Monday, June 21, 2021

Journalism's current diner genre

A long, largely sympathetic, feature in the Washington Post is number 1 at the moment among the most read stories. Once again, this is journalism treating human subjects as specimens in an exotic zoo. Remember all those reporters braving diners in Ohio after the 2016 election?

The reporter found an aggrieved right wing thug who lost his job after being an asshole to a freelance journalist with a camera at a protest in D.C. in November. Enterprising anti-fascist internet sleuths saw the pictures and managed to get him fired from his job as a iron-worker. His wife, not a participant in the scuffle, also lost her job, perhaps because the publicity over his loutish behavior -- or perhaps because Walmart was penalizing her for absences with a bad back. 

The right wingers are aggressive Trumpists; the anti-fascists are -- well -- anti-fascists. Hey, in many corners of this big country, there's that level of conflict between neighbors. We the people have very different visions of a good society and some of us act out for our choices, more and less peaceably. It's all amplified by media that spread passions far and wide. The conflict is over real, vital, moral and material futures.

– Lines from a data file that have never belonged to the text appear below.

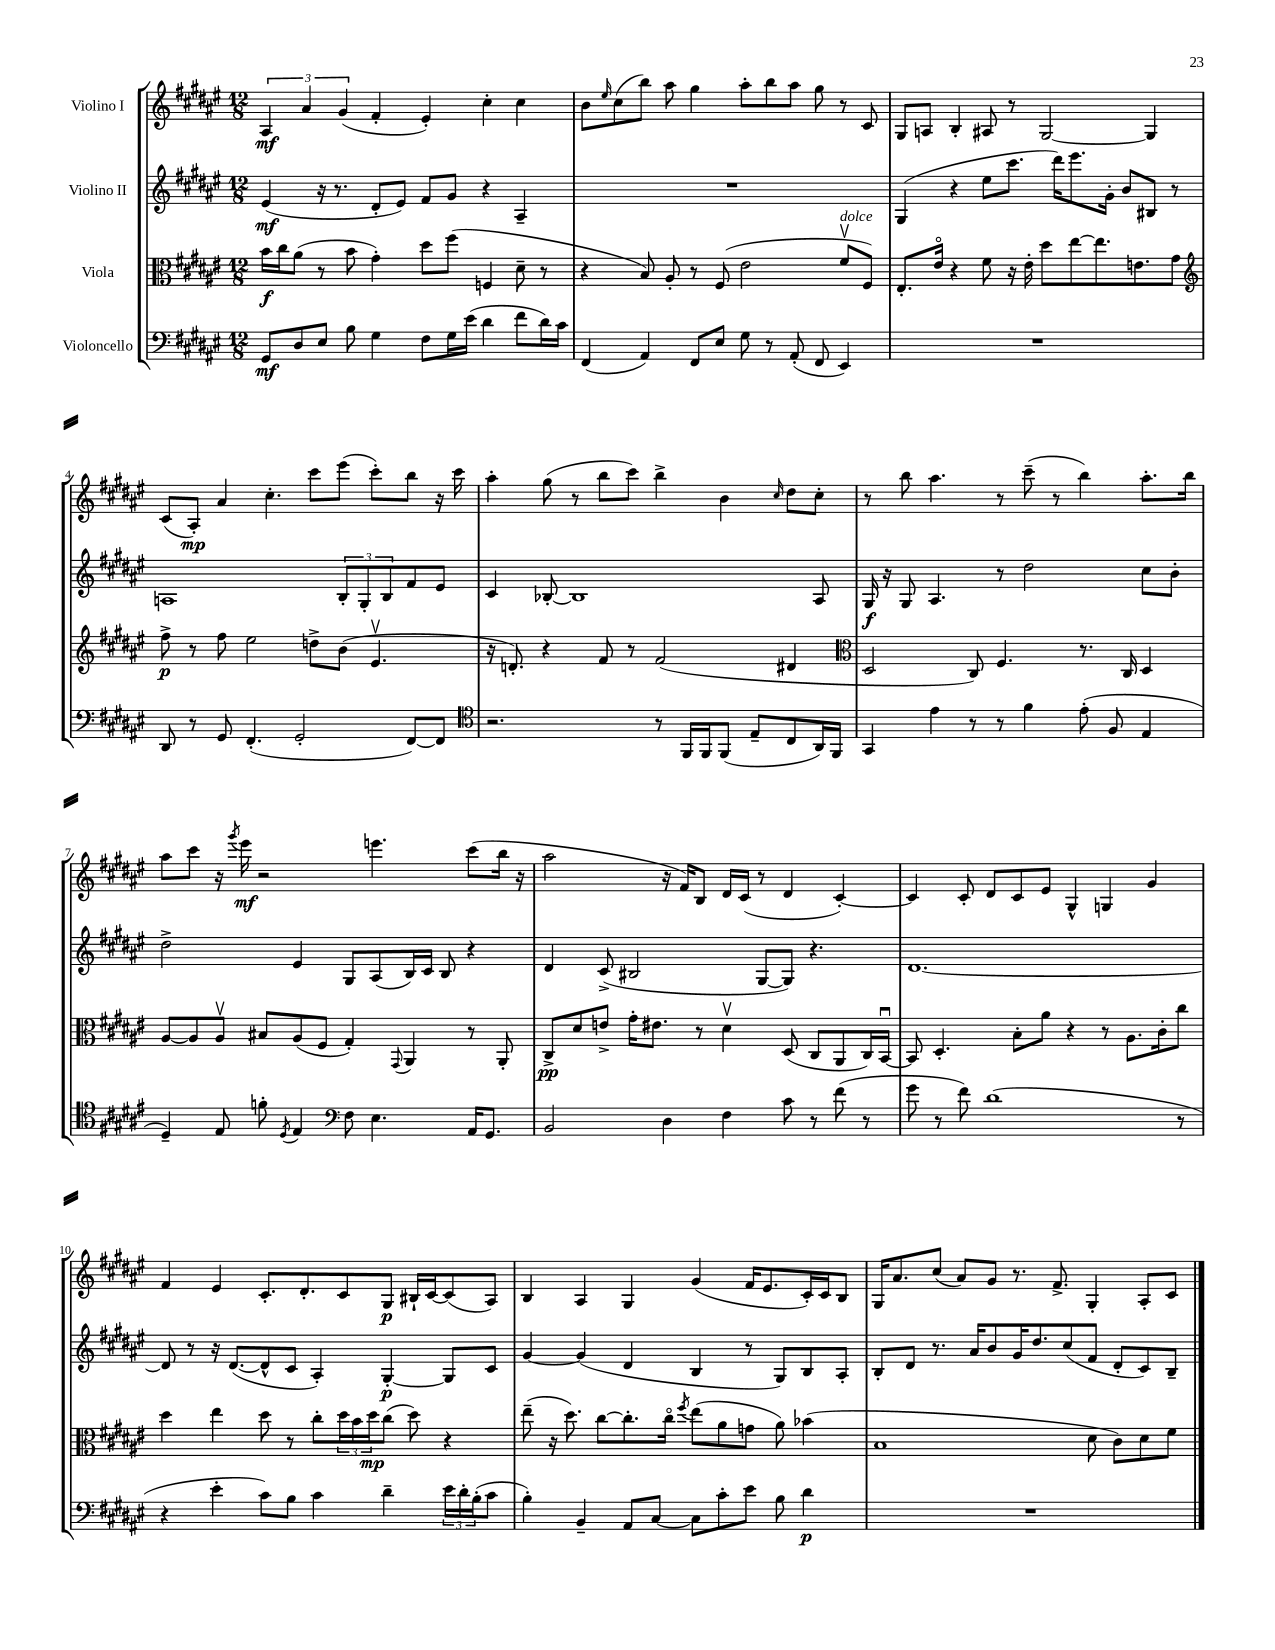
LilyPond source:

<<
\new StaffGroup <<
\new Staff = "s0" \with { instrumentName = "Violino I" } {
    \clef treble \key fis \major \numericTimeSignature \time 12/8
    \tuplet 3/2 { ais4\mf ais'4 gis'4( } fis'4-. eis'4-.) cis''4-. cis''4 |
    b'8 \grace { eis''16 } cis''8( b''8) ais''8 gis''4 ais''8-. b''8 ais''8 gis''8 r8 cis'8 |
    gis8 a8 b4-. ais8 r8 gis2~ gis4 |
    cis'8( ais8-.\mp) ais'4 cis''4.-. cis'''8 eis'''8( cis'''8-.) b''8 r16 cis'''16 |
    ais''4-. gis''8( r8 b''8 cis'''8) b''4-> b'4 \grace { cis''16 } dis''8 cis''8-. |
    r8 b''8 ais''4. r8 cis'''8--( r8 b''4) ais''8.-. b''16 |
    ais''8 cis'''8 r16 \acciaccatura { gis'''8 } eis'''16\mf r2 e'''4. cis'''8( b''16 r16 |
    ais''2 r16 fis'16) b8 dis'16 cis'16( r8 dis'4 cis'4~-.) |
    cis'4 cis'8-. dis'8 cis'8 eis'8 gis4-^ g4 gis'4 |
    fis'4 eis'4 cis'8.-. dis'8.-. cis'8 gis8\p bis16-! cis'16~ cis'8( ais8) |
    b4 ais4 gis4 gis'4( fis'16 eis'8. cis'16-.) cis'16 b8 |
    gis16 ais'8. cis''8( ais'8) gis'8 r8. fis'8.-> gis4-. ais8-. cis'8 \bar "|." |
}
\new Staff = "s1" \with { instrumentName = "Violino II" } {
    \clef treble \key fis \major \numericTimeSignature \time 12/8
    eis'4\mf( r16 r8. dis'8-. eis'8) fis'8 gis'8 r4 ais4-- |
    R1. |
    gis4( r4 eis''8 cis'''8. dis'''16) eis'''8. gis'16-. b'8 bis8 r8 |
    a1 \tuplet 3/2 { b8-. gis8-. b8 } fis'8 eis'8 |
    cis'4 bes8~-. bes1 ais8 |
    gis16\f r16 gis8 ais4. r8 dis''2 cis''8 b'8-. |
    dis''2-> eis'4 gis8 ais8( b16) cis'16 b8 r4 |
    dis'4 cis'8->( bis2 gis8~ gis8) r4. |
    dis'1.~ |
    dis'8 r8 r16 dis'8.~( dis'8-^ cis'8 ais4-.) gis4~-.\p gis8 cis'8 |
    gis'4~ gis'4( dis'4 b4 r8 gis8) b8 ais8-. |
    b8-. dis'8 r8. ais'16 b'8 gis'16 dis''8. cis''8( fis'8 dis'8-. cis'8) b8-- \bar "|." |
}
\new Staff = "s2" \with { instrumentName = "Viola" } {
    \clef alto \key fis \major \numericTimeSignature \time 12/8
    b'16\f cis''16 ais'8( r8 b'8 gis'4-.) dis''8 fis''8( f4 dis'8-- r8 |
    r4 b8) ais8-. r8 fis8( eis'2 fis'8\upbow^\markup { \italic "dolce" } fis8) |
    eis8.-. eis'16\flageolet r4 fis'8 r16 eis'16-. dis''8 eis''8~ eis''8. e'8. gis'8 |
    \clef treble fis''8->\p r8 fis''8 eis''2 d''8-> b'8( eis'4.\upbow |
    r16 d'8.-.) r4 fis'8 r8 fis'2( dis'4 |
    \clef alto dis2 cis8) fis4. r8. cis16 dis4 |
    ais8~ ais8 ais8\upbow bis8 ais8( fis8 gis4-.) \appoggiatura { gis,8 } ais,4 r8 ais,8-. |
    cis8->\pp dis'8 e'8-> gis'16-. eis'8. r8 dis'4\upbow dis8( cis8 ais,8 cis16) b,16~\downbow |
    b,8 dis4.-. b8-. ais'8 r4 r8 ais8. cis'16-. cis''8 |
    dis''4 eis''4 dis''8 r8 cis''8-. \tuplet 3/2 { dis''16 b'16 dis''16\mp } cis''8( dis''8) r4 |
    eis''8--( r16 dis''8.) cis''8~ cis''8.-. cis''16\flageolet \acciaccatura { fis''8 } eis''8( ais'8 g'8 ais'8) bes'4( |
    b1 dis'8 cis'8) dis'8 fis'8 \bar "|." |
}
\new Staff = "s3" \with { instrumentName = "Violoncello" } {
    \clef bass \key fis \major \numericTimeSignature \time 12/8
    gis,8\mf dis8 eis8 b8 gis4 fis8 gis16 eis'16( dis'4 fis'8 dis'16) cis'16 |
    fis,4( ais,4) fis,8 eis8 gis8 r8 ais,8-.( fis,8 eis,4) |
    R1. |
    dis,8 r8 gis,8 fis,4.-.( gis,2-. fis,8~) fis,8 |
    \clef tenor r2. r8 fis,16 fis,16 fis,8( eis8-- cis8 ais,16) fis,16 |
    gis,4 eis'4 r8 r8 fis'4 eis'8-.( fis8 eis4 |
    dis4--) eis8 f'8-. \acciaccatura { dis8 } eis4 \clef bass fis8 eis4. ais,16 gis,8. |
    b,2 dis4 fis4 cis'8 r8 fis'8( r8 |
    gis'8 r8 fis'8) dis'1( r8 |
    r4 eis'4-. cis'8) b8 cis'4 dis'4-- \tuplet 3/2 { eis'16 dis'16-. b16-.( } cis'8 |
    b4-.) b,4-- ais,8 cis8~ cis8 cis'8-. eis'8 b8 dis'4\p |
    R1. \bar "|." |
}
>>
>>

But the Post completely fails to contextualize its dramatic story of an encounter between visions until this 13th paragraph -- the essential backstory to its gripping cartoon characters:

Conservatives typically portray militant antifascists as the far-left equivalent of violent armed groups on the hard right, but right-wing extremist attacks and plots greatly eclipse those from the far left and cause more deaths, a Washington Post analysis showed. The FBI regards far-right extremists as the most active and lethal domestic terror threat. 
That's the story in a nutshell -- the rest is under-examined color commentary. Evidently we can't resist giving the aggrieved terrorist genre plenty of clicks.